▸ What is expected
Any picture among the records should be left out, please; retype the rest exactly.

Input records START

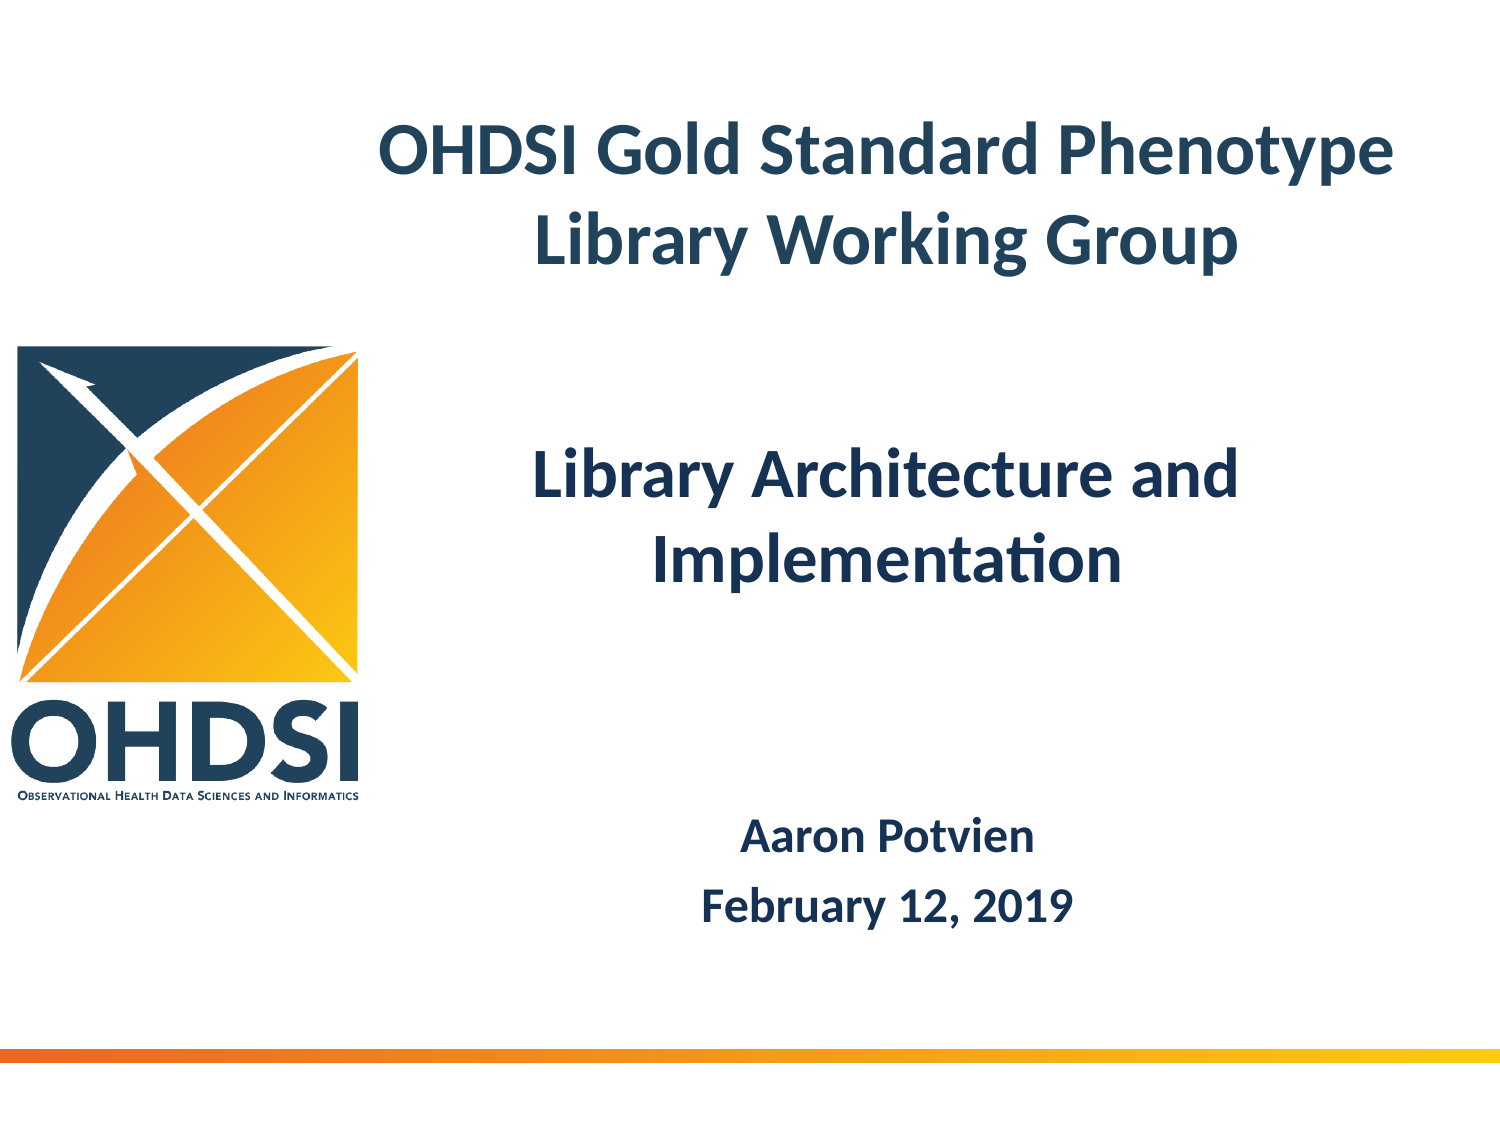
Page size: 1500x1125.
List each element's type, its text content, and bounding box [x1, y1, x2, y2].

title OHDSI Gold Standard Phenotype Library Working Group [350, 45, 1425, 334]
subtitle Library Architecture and Implementation [387, 419, 1388, 708]
text_box Aaron Potvien February 12, 2019 [387, 794, 1388, 956]
picture [0, 307, 403, 838]
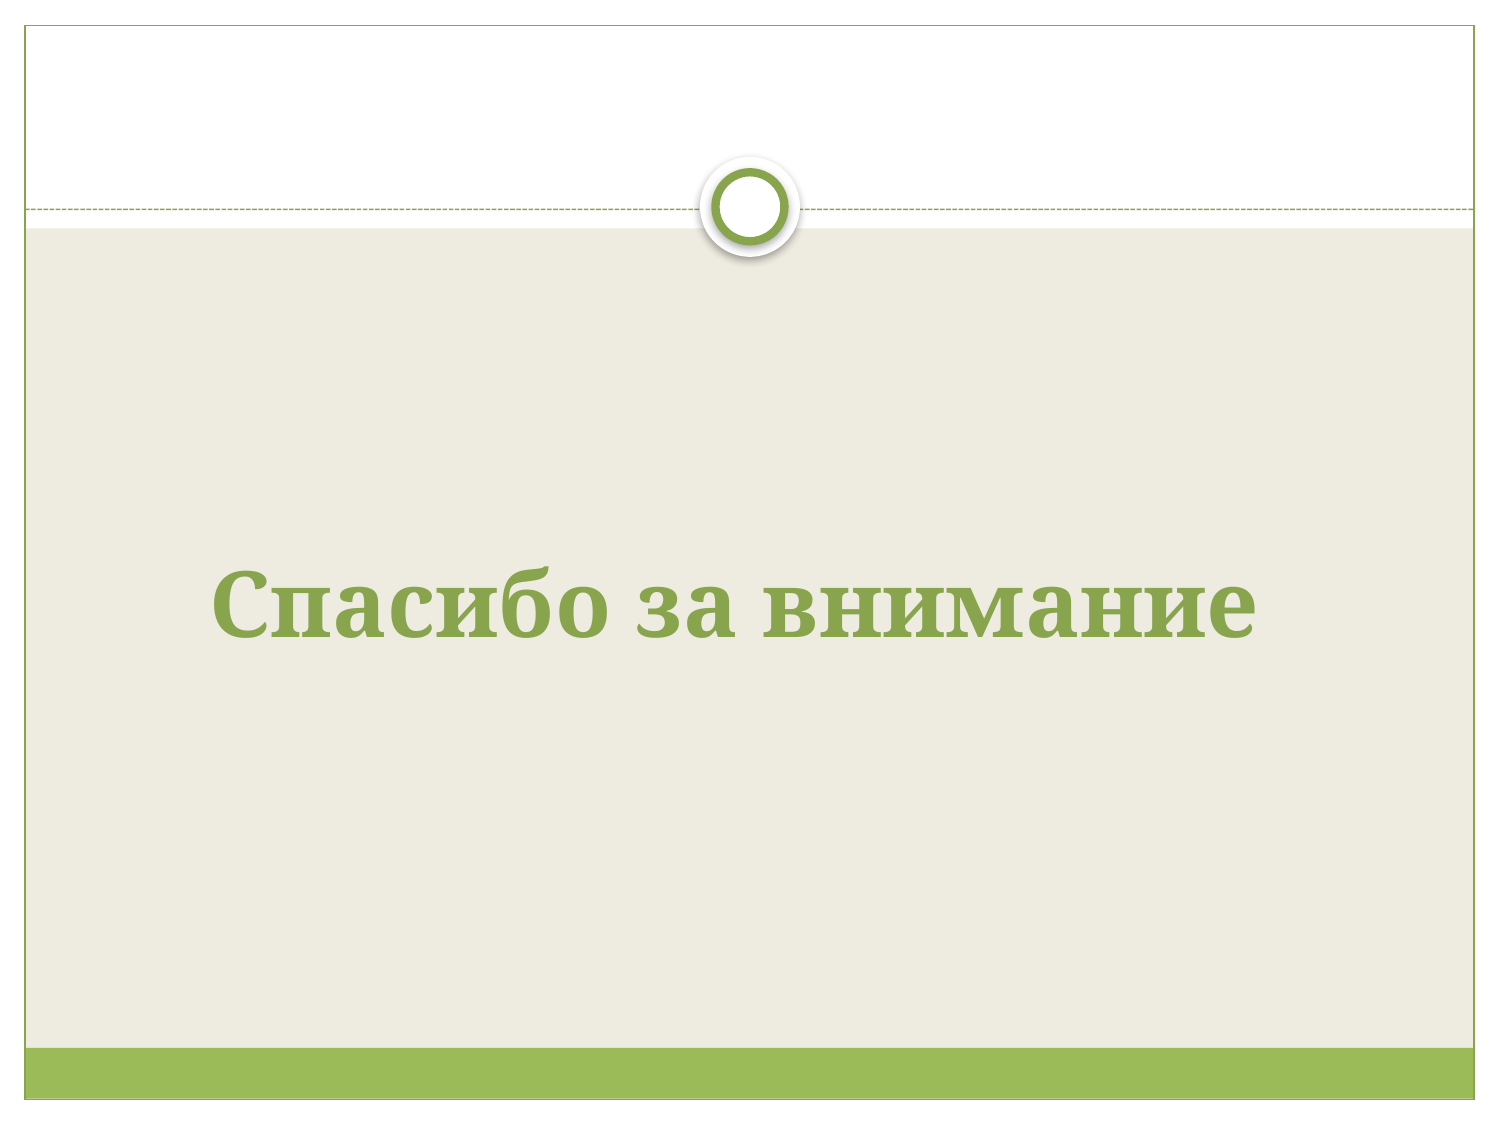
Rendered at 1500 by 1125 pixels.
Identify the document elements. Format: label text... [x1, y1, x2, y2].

title Спасибо за внимание [35, 539, 1436, 664]
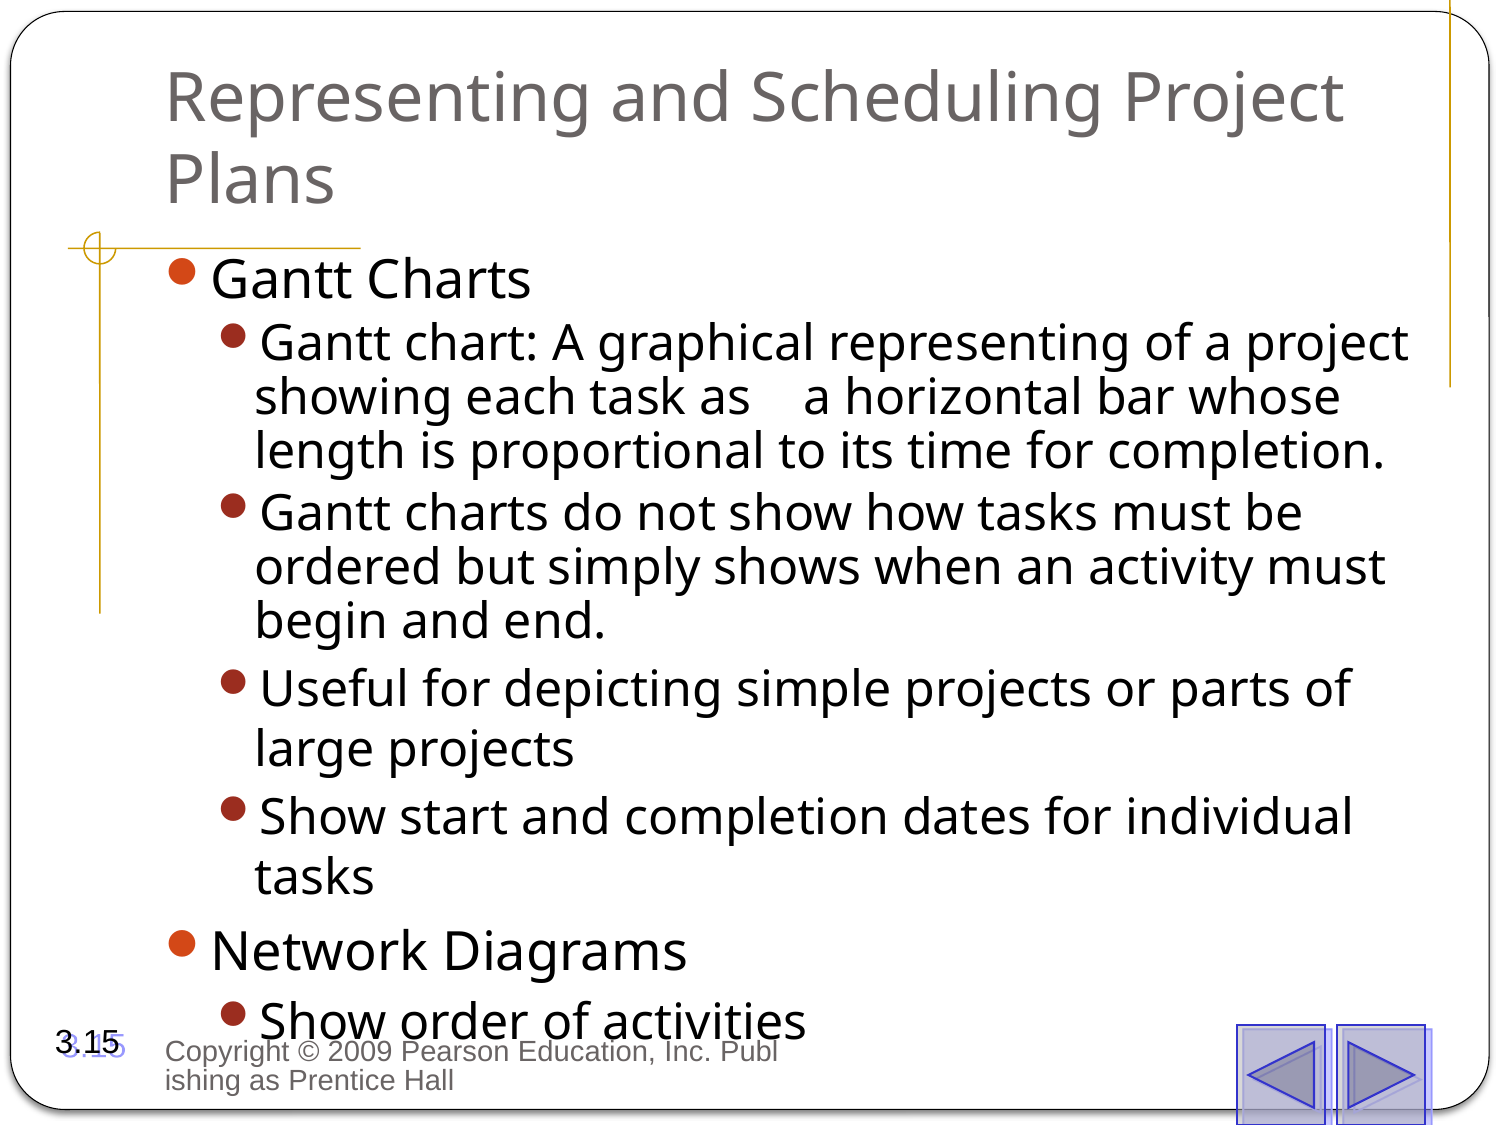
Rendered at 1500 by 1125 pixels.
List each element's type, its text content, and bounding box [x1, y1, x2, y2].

title Representing and Scheduling Project Plans [150, 45, 1425, 233]
list Gantt Charts Gantt chart: A graphical representing of a project showing each task as a horizontal bar whose length is proportional to its time for completion. Gantt charts do not show how tasks must be ordered but simply shows when an activity must begin and end. Useful for depicting simple projects or parts of large projects Show start and completion dates for individual tasks Network Diagrams Show order of activities [150, 237, 1425, 988]
text_box 3.15 [37, 1012, 138, 1107]
footer Copyright © 2009 Pearson Education, Inc. Publishing as Prentice Hall [150, 1012, 800, 1088]
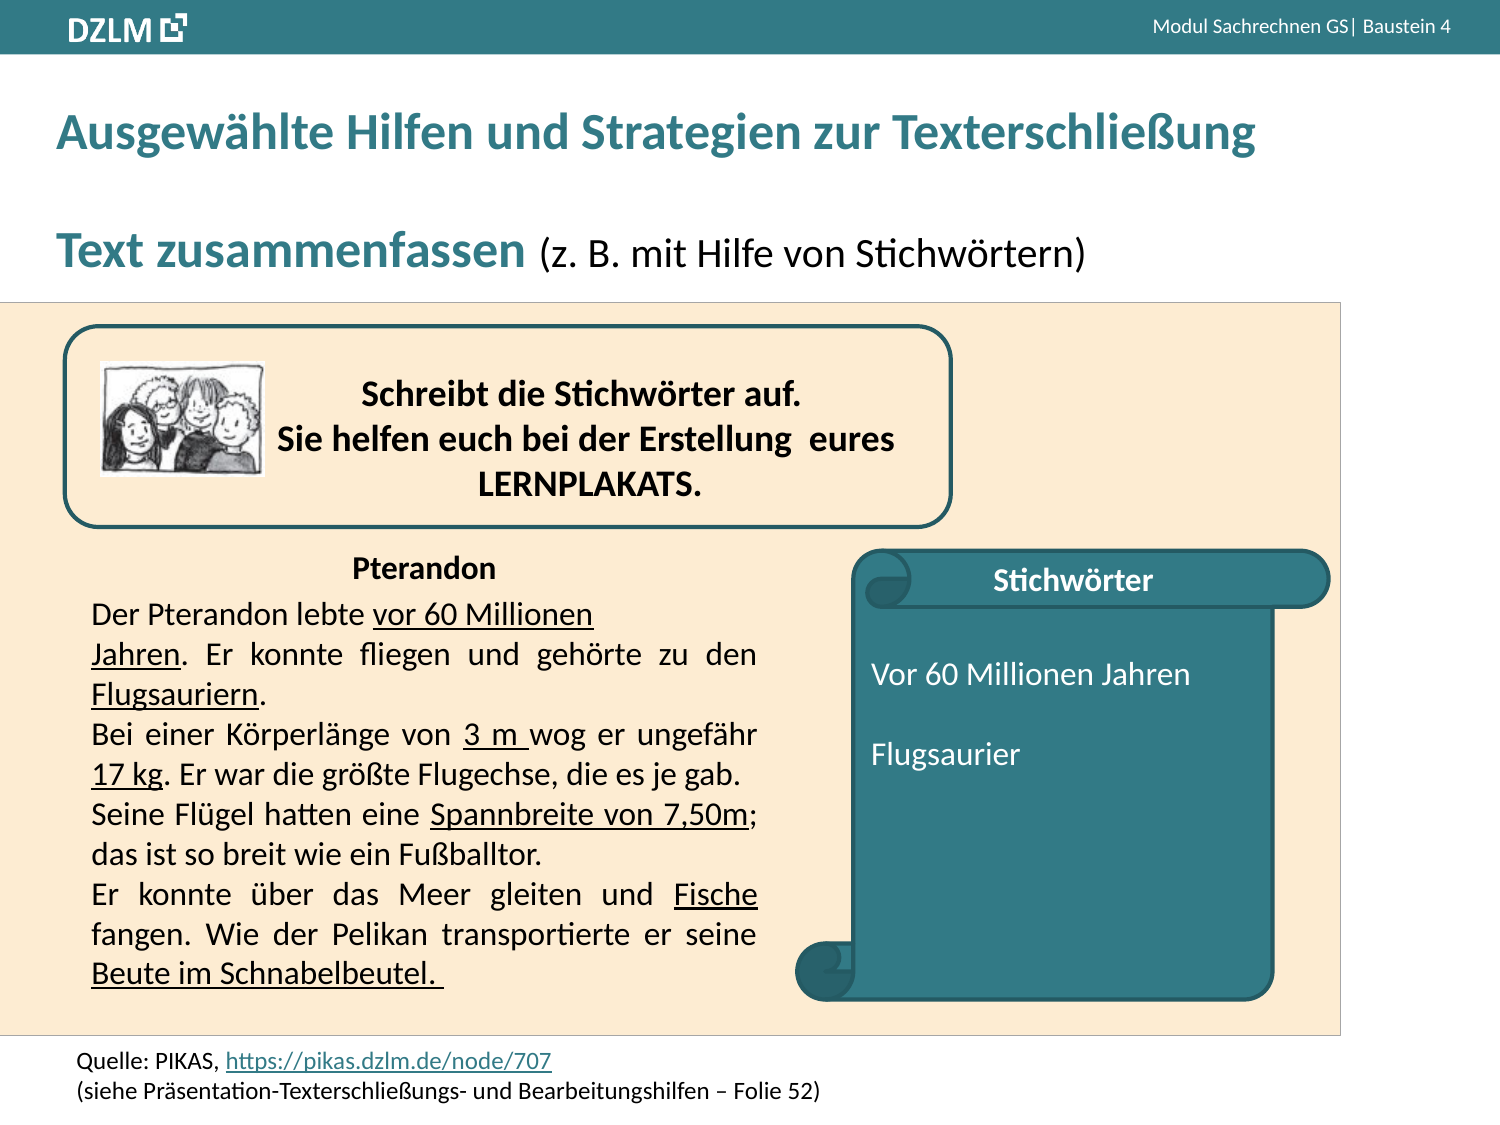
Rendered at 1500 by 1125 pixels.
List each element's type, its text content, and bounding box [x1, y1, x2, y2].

text_box Schreibt die Stichwörter auf. Sie helfen euch bei der Erstellung eures LERNPLAKATS. [253, 361, 928, 512]
text_box [0, 301, 1343, 1037]
text_box Vor 60 Millionen Jahren Flugsaurier [856, 645, 1253, 1037]
text_box Stichwörter [927, 550, 1221, 606]
text_box Text zusammenfassen (z. B. mit Hilfe von Stichwörtern) [41, 208, 1294, 286]
text_box [795, 548, 1331, 1002]
text_box [62, 324, 953, 530]
picture [100, 361, 265, 478]
text_box Pterandon Der Pterandon lebte vor 60 Millionen Jahren. Er konnte fliegen und gehörte zu den Flugsauriern. Bei einer Körperlänge von 3 m wog er ungefähr 17 kg. Er war die größte Flugechse, die es je gab. Seine Flügel hatten eine Spannbreite von 7,50m; das ist so breit wie ein Fußballtor. Er konnte über das Meer gleiten und Fische fangen. Wie der Pelikan transportierte er seine Beute im Schnabelbeutel. [76, 538, 773, 999]
text_box Quelle: PIKAS, https://pikas.dzlm.de/node/707 (siehe Präsentation-Texterschließungs- und Bearbeitungshilfen – Folie 52) [61, 1037, 1432, 1125]
text_box Ausgewählte Hilfen und Strategien zur Texterschließung [41, 89, 1500, 171]
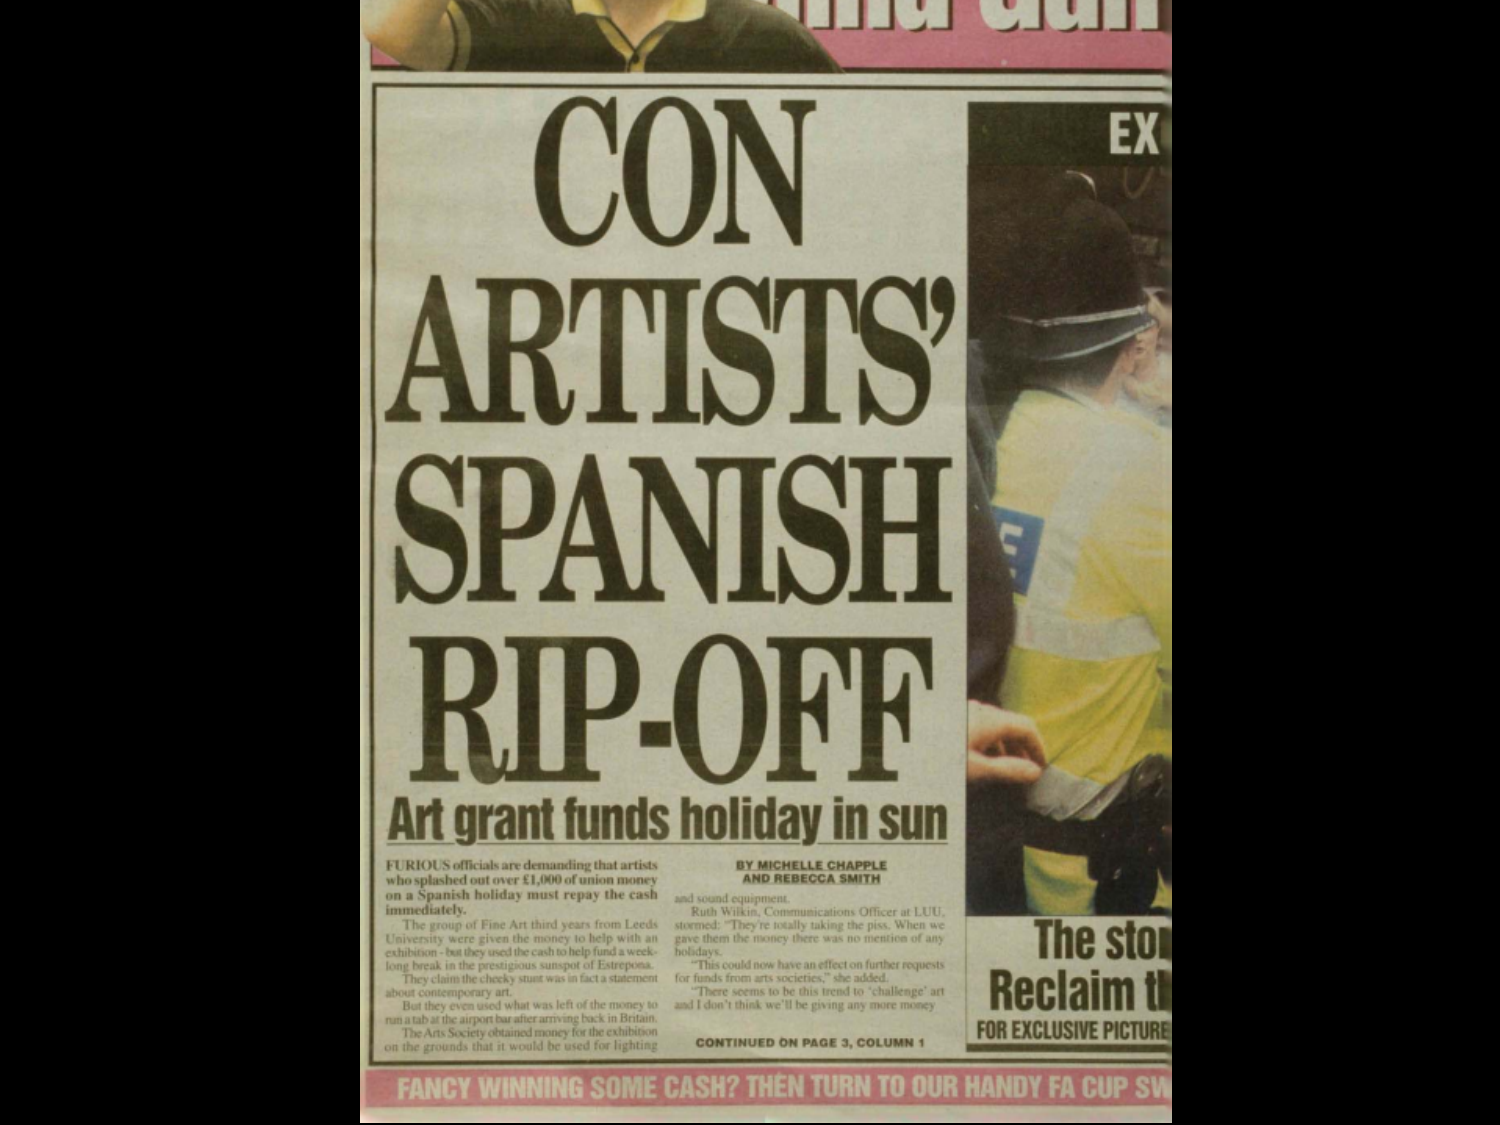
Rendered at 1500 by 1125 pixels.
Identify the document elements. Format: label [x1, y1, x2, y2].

picture [359, 0, 1172, 1123]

Input records END

▸ Response below
Page size: 1500x1125.
List each element's type, its text content, and bounding box [x1, y1, x2, y2].

title OHDSI Gold Standard Phenotype Library Working Group [350, 45, 1425, 334]
subtitle Library Architecture and Implementation [387, 419, 1388, 708]
text_box Aaron Potvien February 12, 2019 [387, 794, 1388, 956]
picture [0, 307, 403, 838]
Rendered at 1500 by 1125 pixels.
Identify the document elements. Format: label text... [x1, y1, x2, y2].

title Спасибо за внимание [35, 539, 1436, 664]
Rendered at 1500 by 1125 pixels.
List each element's type, its text content, and bounding box [x1, y1, x2, y2].

title Representing and Scheduling Project Plans [150, 45, 1425, 233]
list Gantt Charts Gantt chart: A graphical representing of a project showing each task as a horizontal bar whose length is proportional to its time for completion. Gantt charts do not show how tasks must be ordered but simply shows when an activity must begin and end. Useful for depicting simple projects or parts of large projects Show start and completion dates for individual tasks Network Diagrams Show order of activities [150, 237, 1425, 988]
text_box 3.15 [37, 1012, 138, 1107]
footer Copyright © 2009 Pearson Education, Inc. Publishing as Prentice Hall [150, 1012, 800, 1088]
Rendered at 1500 by 1125 pixels.
List each element's type, its text content, and bounding box [x1, y1, x2, y2].

text_box Schreibt die Stichwörter auf. Sie helfen euch bei der Erstellung eures LERNPLAKATS. [253, 361, 928, 512]
text_box [0, 301, 1343, 1037]
text_box Vor 60 Millionen Jahren Flugsaurier [856, 645, 1253, 1037]
text_box Stichwörter [927, 550, 1221, 606]
text_box Text zusammenfassen (z. B. mit Hilfe von Stichwörtern) [41, 208, 1294, 286]
text_box [795, 548, 1331, 1002]
text_box [62, 324, 953, 530]
picture [100, 361, 265, 478]
text_box Pterandon Der Pterandon lebte vor 60 Millionen Jahren. Er konnte fliegen und gehörte zu den Flugsauriern. Bei einer Körperlänge von 3 m wog er ungefähr 17 kg. Er war die größte Flugechse, die es je gab. Seine Flügel hatten eine Spannbreite von 7,50m; das ist so breit wie ein Fußballtor. Er konnte über das Meer gleiten und Fische fangen. Wie der Pelikan transportierte er seine Beute im Schnabelbeutel. [76, 538, 773, 999]
text_box Quelle: PIKAS, https://pikas.dzlm.de/node/707 (siehe Präsentation-Texterschließungs- und Bearbeitungshilfen – Folie 52) [61, 1037, 1432, 1125]
text_box Ausgewählte Hilfen und Strategien zur Texterschließung [41, 89, 1500, 171]
Rendered at 1500 by 1125 pixels.
Identify the document elements. Format: label [x1, y1, x2, y2].

picture [359, 0, 1172, 1123]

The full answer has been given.